## Goal of the exercise
Read the data below. Every line holding the string "unique" must be copied.

## Records shown
%%

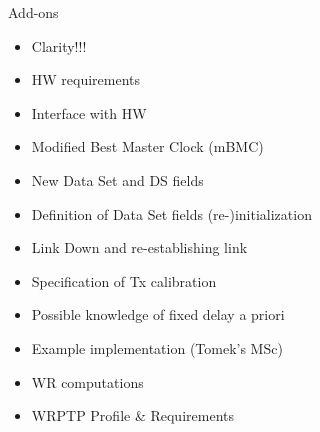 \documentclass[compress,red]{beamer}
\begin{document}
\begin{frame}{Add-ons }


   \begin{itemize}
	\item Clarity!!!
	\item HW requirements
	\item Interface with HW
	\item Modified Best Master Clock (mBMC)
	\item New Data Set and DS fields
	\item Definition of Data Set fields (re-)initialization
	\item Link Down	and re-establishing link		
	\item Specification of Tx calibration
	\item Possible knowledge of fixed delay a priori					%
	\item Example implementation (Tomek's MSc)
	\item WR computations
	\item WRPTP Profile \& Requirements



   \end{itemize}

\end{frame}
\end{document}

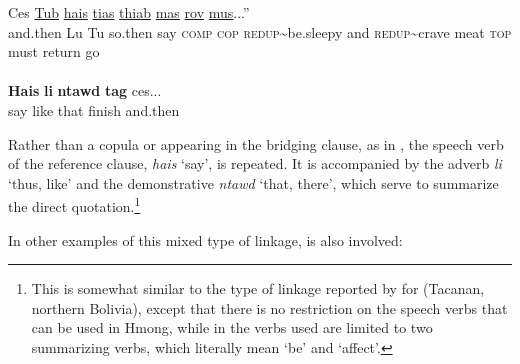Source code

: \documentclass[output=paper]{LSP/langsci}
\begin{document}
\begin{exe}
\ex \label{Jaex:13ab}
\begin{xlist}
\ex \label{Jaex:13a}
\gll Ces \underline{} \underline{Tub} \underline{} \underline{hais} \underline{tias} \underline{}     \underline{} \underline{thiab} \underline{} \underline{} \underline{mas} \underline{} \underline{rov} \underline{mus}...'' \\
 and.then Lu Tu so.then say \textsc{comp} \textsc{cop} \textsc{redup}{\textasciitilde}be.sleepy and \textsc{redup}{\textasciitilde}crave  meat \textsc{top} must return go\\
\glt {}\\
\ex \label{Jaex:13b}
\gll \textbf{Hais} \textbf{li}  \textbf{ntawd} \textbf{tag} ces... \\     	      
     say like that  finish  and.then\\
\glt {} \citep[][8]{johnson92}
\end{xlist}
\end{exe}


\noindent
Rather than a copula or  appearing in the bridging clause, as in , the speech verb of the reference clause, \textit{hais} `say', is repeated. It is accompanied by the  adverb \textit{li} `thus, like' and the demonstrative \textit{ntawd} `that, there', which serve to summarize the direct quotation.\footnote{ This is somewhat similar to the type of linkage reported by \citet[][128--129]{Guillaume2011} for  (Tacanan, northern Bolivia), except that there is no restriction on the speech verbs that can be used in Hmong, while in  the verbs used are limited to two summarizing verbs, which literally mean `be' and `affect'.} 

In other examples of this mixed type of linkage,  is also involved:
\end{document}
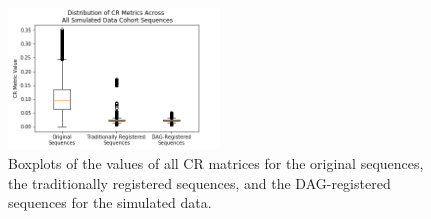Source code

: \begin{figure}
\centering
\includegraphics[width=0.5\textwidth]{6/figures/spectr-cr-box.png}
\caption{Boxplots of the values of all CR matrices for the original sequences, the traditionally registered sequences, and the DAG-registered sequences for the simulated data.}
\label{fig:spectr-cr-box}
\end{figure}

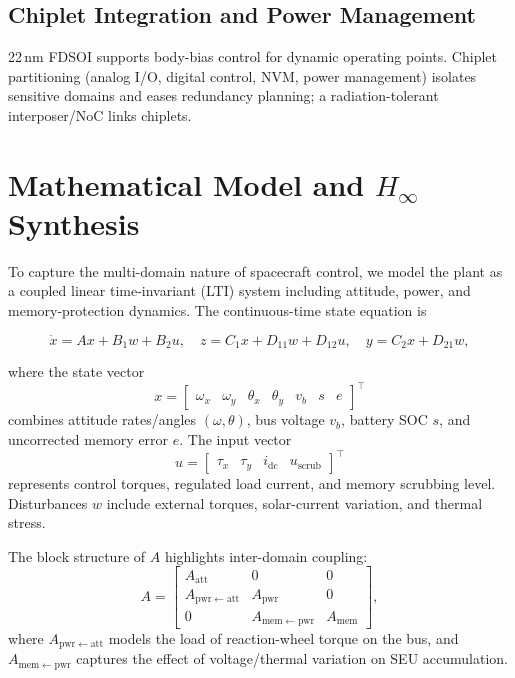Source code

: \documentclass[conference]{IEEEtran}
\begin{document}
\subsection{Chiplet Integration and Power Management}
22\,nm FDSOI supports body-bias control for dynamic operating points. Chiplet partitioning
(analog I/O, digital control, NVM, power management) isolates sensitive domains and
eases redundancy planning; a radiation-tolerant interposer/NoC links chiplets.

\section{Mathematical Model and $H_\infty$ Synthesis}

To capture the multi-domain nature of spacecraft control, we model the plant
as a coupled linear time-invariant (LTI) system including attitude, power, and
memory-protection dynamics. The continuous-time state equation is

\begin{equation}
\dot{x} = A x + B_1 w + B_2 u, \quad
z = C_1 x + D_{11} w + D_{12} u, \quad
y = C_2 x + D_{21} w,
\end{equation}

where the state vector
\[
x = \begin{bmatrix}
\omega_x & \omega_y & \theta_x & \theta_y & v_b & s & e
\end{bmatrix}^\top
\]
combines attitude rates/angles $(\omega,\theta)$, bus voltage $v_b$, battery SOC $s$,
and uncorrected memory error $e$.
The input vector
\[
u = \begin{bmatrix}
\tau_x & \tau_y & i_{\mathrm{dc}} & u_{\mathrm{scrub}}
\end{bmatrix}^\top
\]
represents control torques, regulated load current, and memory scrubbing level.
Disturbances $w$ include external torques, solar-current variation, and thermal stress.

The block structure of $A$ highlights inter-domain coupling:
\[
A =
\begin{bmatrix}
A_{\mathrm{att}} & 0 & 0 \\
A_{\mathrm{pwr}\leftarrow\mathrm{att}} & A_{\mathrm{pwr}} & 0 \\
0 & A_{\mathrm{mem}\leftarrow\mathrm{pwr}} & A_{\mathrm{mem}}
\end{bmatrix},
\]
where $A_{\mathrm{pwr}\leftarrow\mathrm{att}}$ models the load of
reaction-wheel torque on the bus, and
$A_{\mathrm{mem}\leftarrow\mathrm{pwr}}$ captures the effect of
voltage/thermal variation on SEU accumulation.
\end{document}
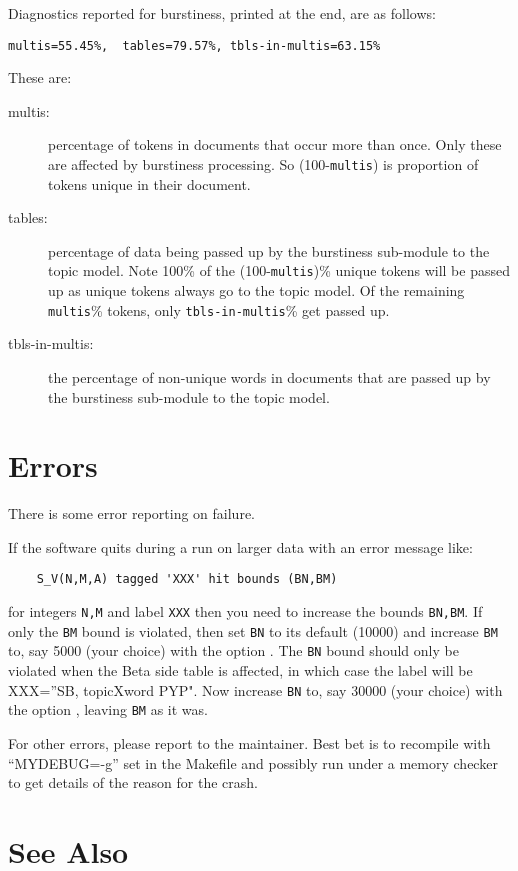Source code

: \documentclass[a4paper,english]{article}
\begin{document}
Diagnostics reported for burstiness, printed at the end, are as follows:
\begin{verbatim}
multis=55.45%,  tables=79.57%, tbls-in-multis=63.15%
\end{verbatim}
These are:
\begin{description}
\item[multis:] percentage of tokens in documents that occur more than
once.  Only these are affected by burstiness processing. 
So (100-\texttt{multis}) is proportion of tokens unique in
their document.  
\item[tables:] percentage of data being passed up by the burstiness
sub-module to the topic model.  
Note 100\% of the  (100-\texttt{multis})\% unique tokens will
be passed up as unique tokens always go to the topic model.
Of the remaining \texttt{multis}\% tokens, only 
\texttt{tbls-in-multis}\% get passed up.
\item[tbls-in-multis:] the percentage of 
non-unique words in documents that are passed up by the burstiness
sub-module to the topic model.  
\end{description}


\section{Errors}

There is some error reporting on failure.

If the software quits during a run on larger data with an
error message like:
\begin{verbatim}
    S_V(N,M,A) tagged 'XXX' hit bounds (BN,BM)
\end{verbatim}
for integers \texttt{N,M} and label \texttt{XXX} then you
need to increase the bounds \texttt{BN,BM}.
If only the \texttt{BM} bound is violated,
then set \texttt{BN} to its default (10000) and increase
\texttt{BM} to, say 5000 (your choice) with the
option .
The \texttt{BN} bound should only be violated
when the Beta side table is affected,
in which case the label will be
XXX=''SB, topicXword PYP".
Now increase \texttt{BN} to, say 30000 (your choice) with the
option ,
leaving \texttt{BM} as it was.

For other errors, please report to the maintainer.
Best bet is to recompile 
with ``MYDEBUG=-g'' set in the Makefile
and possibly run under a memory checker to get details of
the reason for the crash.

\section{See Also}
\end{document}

%%
%%

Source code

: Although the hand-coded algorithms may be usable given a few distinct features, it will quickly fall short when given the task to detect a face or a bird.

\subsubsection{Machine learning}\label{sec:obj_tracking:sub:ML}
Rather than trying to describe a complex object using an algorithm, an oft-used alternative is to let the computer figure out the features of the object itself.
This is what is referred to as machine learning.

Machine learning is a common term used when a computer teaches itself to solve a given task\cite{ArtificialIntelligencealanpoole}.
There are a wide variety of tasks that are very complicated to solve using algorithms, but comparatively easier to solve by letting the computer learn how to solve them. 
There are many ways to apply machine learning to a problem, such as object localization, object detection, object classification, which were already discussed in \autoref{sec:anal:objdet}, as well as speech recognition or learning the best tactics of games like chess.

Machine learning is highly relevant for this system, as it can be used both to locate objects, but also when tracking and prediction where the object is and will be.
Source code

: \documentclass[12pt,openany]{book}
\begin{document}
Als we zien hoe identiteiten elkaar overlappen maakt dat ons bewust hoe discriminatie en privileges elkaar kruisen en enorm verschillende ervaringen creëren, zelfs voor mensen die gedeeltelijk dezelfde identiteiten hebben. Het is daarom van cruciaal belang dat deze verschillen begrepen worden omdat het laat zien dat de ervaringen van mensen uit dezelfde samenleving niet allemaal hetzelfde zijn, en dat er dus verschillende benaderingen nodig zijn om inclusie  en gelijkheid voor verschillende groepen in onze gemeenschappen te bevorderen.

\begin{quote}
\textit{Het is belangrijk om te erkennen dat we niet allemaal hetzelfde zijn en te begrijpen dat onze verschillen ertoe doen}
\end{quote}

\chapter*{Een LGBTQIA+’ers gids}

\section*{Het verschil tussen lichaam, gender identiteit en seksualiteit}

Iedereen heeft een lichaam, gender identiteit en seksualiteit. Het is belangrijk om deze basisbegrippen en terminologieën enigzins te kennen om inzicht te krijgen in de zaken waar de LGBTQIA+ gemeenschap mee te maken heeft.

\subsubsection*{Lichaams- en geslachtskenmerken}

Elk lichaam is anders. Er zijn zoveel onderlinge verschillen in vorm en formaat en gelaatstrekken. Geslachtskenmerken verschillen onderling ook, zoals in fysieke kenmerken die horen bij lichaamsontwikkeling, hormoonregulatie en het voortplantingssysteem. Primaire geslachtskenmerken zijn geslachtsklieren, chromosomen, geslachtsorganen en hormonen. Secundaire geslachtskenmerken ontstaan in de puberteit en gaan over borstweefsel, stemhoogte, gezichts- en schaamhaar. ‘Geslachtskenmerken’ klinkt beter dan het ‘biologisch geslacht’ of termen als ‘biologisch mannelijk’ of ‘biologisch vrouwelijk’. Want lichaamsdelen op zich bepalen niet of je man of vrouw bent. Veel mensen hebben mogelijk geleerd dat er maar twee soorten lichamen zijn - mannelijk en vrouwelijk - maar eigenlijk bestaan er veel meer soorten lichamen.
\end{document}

%%

## Problem solution
So (100-\texttt{multis}) is proportion of tokens unique in
Note 100\% of the  (100-\texttt{multis})\% unique tokens will
be passed up as unique tokens always go to the topic model.
non-unique words in documents that are passed up by the burstiness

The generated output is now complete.